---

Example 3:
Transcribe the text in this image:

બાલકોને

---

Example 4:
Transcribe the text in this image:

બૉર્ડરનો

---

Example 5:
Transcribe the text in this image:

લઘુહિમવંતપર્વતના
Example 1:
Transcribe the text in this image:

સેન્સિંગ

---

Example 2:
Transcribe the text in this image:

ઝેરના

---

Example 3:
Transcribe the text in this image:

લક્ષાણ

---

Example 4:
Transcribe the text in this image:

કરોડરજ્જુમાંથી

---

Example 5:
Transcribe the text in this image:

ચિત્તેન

============

WHAT TO PRODUCE: Retype the material precisely, leaving out no line.

EXPECTED ANSWER:
---

Example 3:
Transcribe the text in this image:

બાલકોને

---

Example 4:
Transcribe the text in this image:

બૉર્ડરનો

---

Example 5:
Transcribe the text in this image:

લઘુહિમવંતપર્વતના
Example 1:
Transcribe the text in this image:

સેન્સિંગ

---

Example 2:
Transcribe the text in this image:

ઝેરના

---

Example 3:
Transcribe the text in this image:

લક્ષાણ

---

Example 4:
Transcribe the text in this image:

કરોડરજ્જુમાંથી

---

Example 5:
Transcribe the text in this image:

ચિત્તેન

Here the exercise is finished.